Malheureusement, il n'existe pas de médicaments visant à guérir le syndrome.  Étant relié à plusieurs symptômes, le syndrome est très complexe.  Le but, des traitements sera donc de prioriser les symptômes les plus hypothéquant pour la qualité de vie et le développement de la personne atteinte.   Ceci est à titre indicatif seulement.

En premier lieu, il faut comprendre ce que sont les tics...  Plus la personne atteinte a le sentiment de perdre le contrôle et plus la vulnérabilité à ses tics augmentera.  Plus la vulnérabilité est grande, plus la tentative de contrôler les tics sera élevée, ce qui fera en sorte d'augmenter les symptômes et on entre alors dans la spirale de la vulnérabilité, ce qui fait, bien entendu, augmenter le stress et, par le fait même, les tics.  C'est pour cette raison qu'il est très important que l'entourage comprenne bien les tics, de même que les autres problèmes associés à la maladie afin de ne pas augmenter le niveau de stress et le drainage d'énergie qui pourrait être occasionné par une non-acceptation.  Il y a plusieurs traitements envisageables.

Tout d'abord, les traitements pharmacologiques.  Il y a quatre principes de base qu'il est important de respecter, notamment :

  • Les symptômes doivent être suffisamment hypothéquant pour justifier une médication.
  • Il faut utiliser une approche graduelle en partant de la dose la moins forte et la moins toxique possible.
  • On doit traiter les symptômes prédominants dans la problématique particulière de chaque personne  atteinte.
  • Ne pas viser 100% de disparition du symptôme traité mais plutôt 70% à 90% avec la plus faible  posologie.

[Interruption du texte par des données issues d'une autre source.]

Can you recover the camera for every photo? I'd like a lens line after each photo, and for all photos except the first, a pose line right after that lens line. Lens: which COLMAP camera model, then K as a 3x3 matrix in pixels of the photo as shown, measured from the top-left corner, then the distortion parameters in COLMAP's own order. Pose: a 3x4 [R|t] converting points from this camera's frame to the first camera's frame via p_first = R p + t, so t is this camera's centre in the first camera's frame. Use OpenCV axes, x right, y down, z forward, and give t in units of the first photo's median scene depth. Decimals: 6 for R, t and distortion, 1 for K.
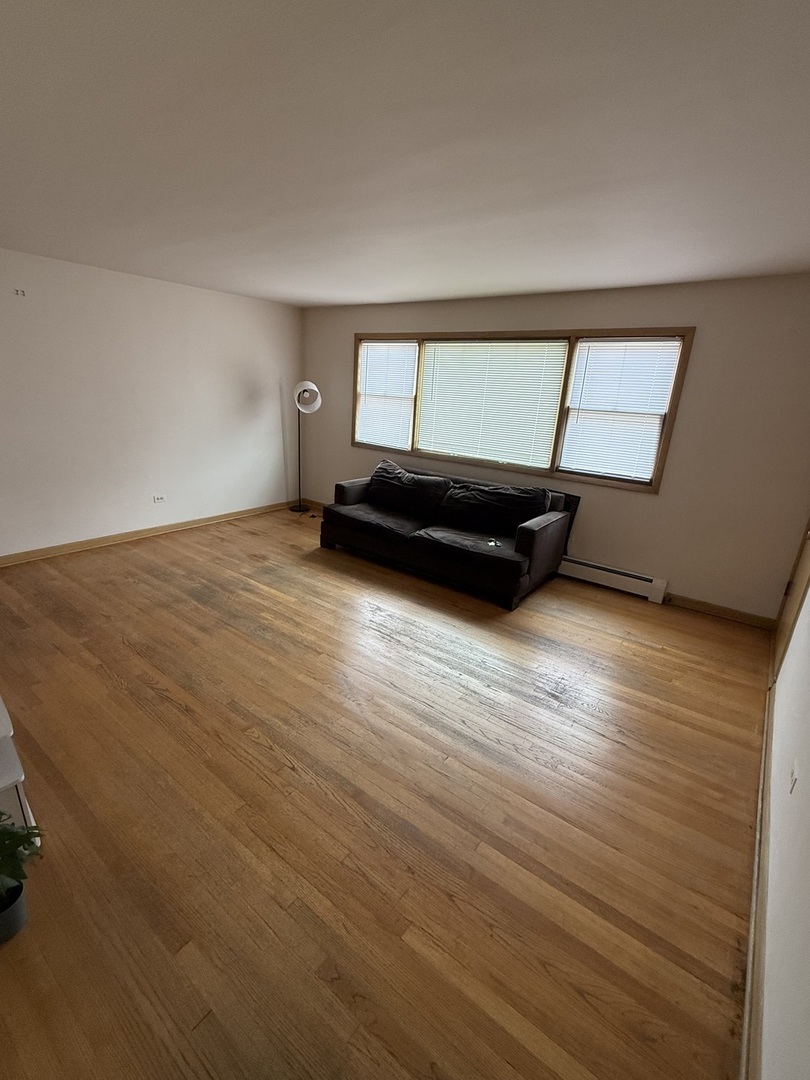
lens RADIAL K [[477.6, 0, 406.1], [0, 477.6, 541.1], [0, 0, 1]] dist [-0.011403, -0.000355]
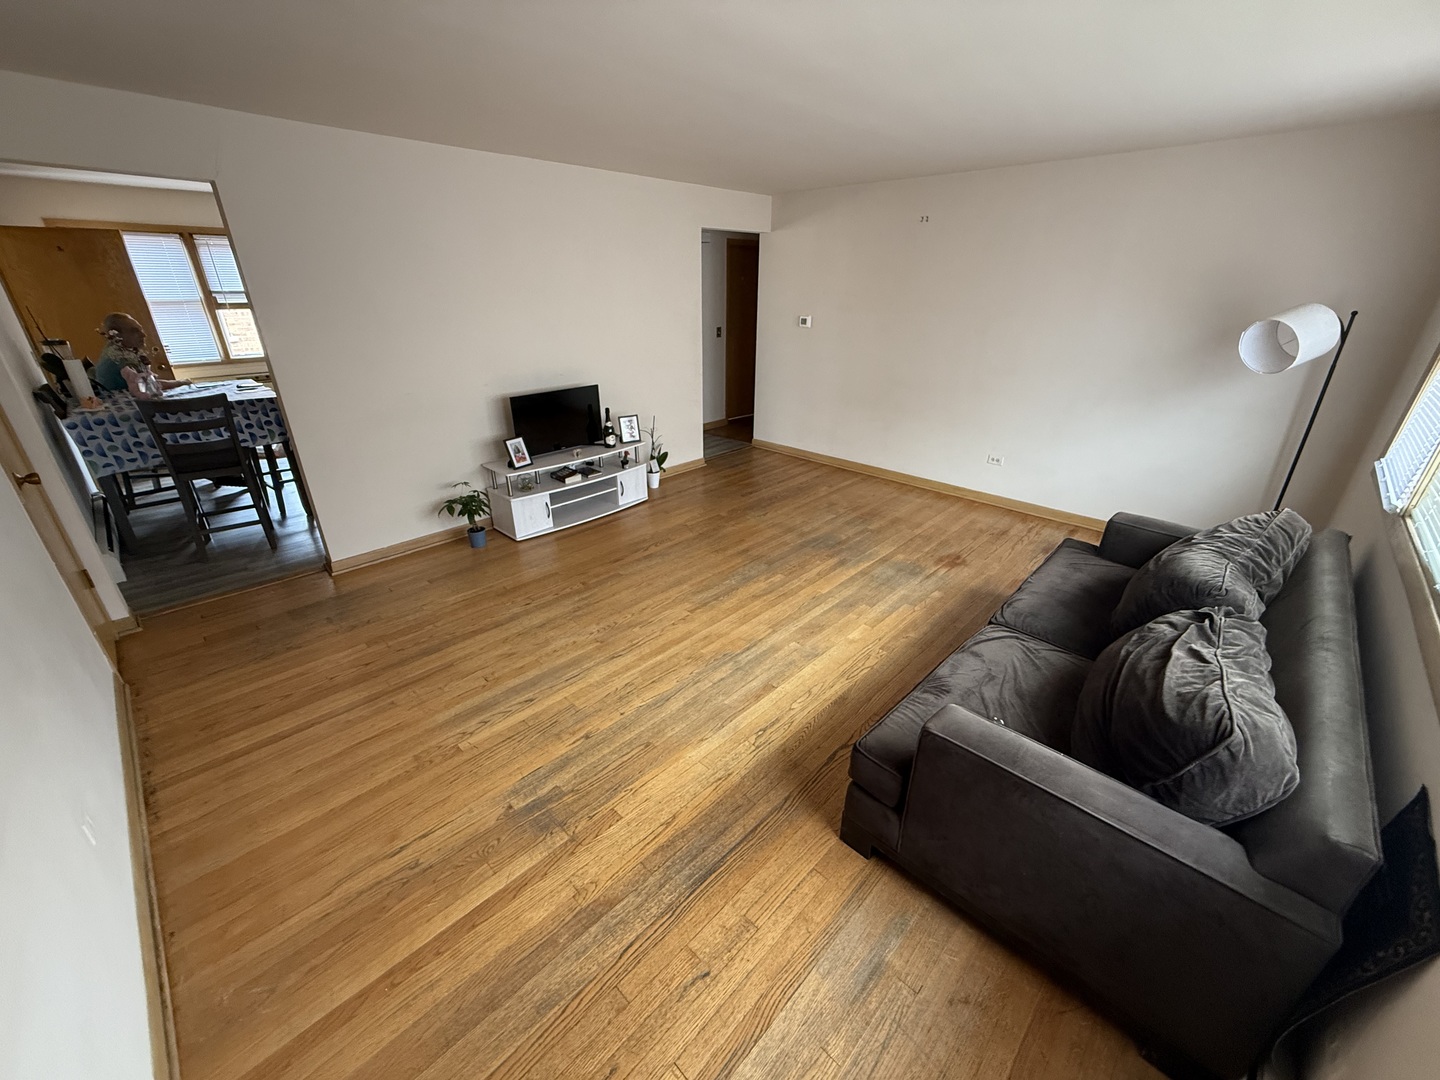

Les médicaments utilisés pour le syndrome Gilles de a Tourette sont les neuroleptiques atypiques (Risperdal, Seroquel), les antidépresseurs (Paxil, Effexor, Zoloft, Welbutrin), les stimulants (Ritalin, Concerta, Dexedrine, Straterra) et de moins en moins les neuroleptiques typiques (Haldol, Orap).  Il est à noter que ce n’est pas une liste complète et que le rédacteur n’est pas médecin.  Chaque médicament est une marque de commerce de leur compagnie respective.  C'est donc important d'avoir une bonne communication avec le médecin.   

Ensuite, il y a les psychothérapies qui sont bénéfiques lorsque la personne atteinte par le SGT est menacé d'ostracisme à cause de ses tics, si elle se sent déprimée, vit un isolement social ou encore si la personne est très perturbée lors de ses excès d'agressivité.  La thérapie individuelle sera alors tout à fait indiquée afin de lui permettre d'augmenter son estime de soi, de comprendre et de gérer sa détresse causée par l'intrusion de pensées ou actions interdites ou menaçantes mais, à la condition bien sûr que la personne soit capable d'introspection.  Tout ceci afin de lui permettre de s'épanouir et de parvenir à une plus grande autonomie.

Il y a aussi la thérapie familiale qui peut être nécessaire lorsqu'il y a de la détresse au sein de la famille ou encore si les parents ne s'entendent pas au sujet du genre de limites à imposer à leur enfant.  Les groupes de support sont présentement l'alternative la plus accessible.  Les techniques de relaxation sont aussi très appropriées.  Elles doivent par contre être simples et ne nécessiter aucun matériel afin que la personne atteinte du SGT puisse les utiliser dès qu'elle en éprouve le besoin.